*Task set*.
1. In the beekeeping notes, what was found in the hive on 13/08/2017?
2. Say whether each statement agrees with the beekeeping notes, giving yes or no along with the deciding words quoted from them. (a) On 31/08/2017 the writer went back through the hive straight away. (b) The hive was about twice as busy as the hive next to it. (c) The two queens had fought each other.
3. Return the passage of the beekeeping notes between "So - somehow" and "laying. Confusion ensues.", inclusive.

*Study text*.

= = = =

03/06/2017 - capped queen cell - decided to keep it in the hive and see what happens

13/08/2017 - unmarked queen found with plenty of brood; figured a successful mid-winter supersedure had taken place

31/08/2017 - spotted a marked queen in the same hive. Hive is super busy and flowing over with bees and brood. Uh oh. Ran out of time but made plan to go back into hive asap to figure out what's up.

07/09/2017 (today):

 

Went through the hive again. Found both marked and unmarked queens, both appear visually normal (to my relatively inexperienced eye) with long abdomen etc. 

 

So - somehow the queens have not battled and judging from the amount of brood and bees in the hive, which is pretty much twice as busy as the hive next to it, they both may well be laying. Confusion ensues.

 

Well, I had to do something so I evenly split the brood and the stores and made sure I had one queen in each side of the split. I figured this way I'd find out whether one or the other queen has simply stopped laying and is just hanging out.

= = = =

*Material provided*.
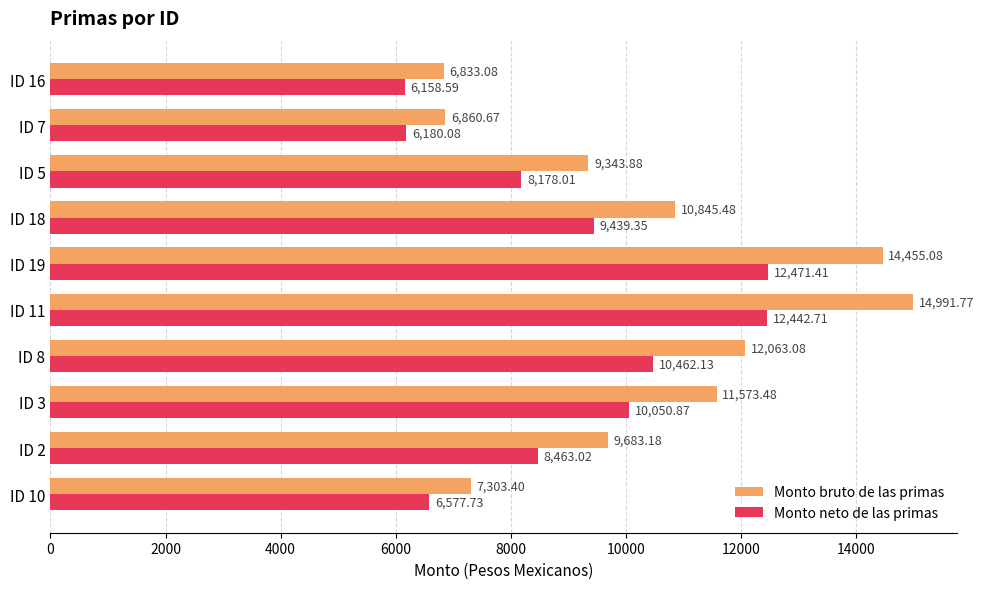

What is the difference between the highest and lowest values at ID 5?

1165.9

= = = =

*Answers below*.
1. An unmarked queen with plenty of brood.

2.
(a) No: "Ran out of time but made plan to go back into hive asap"
(b) Yes: "pretty much twice as busy as the hive next to it"
(c) No: "somehow the queens have not battled"

3.
So - somehow the queens have not battled and judging from the amount of brood and bees in the hive, which is pretty much twice as busy as the hive next to it, they both may well be laying. Confusion ensues.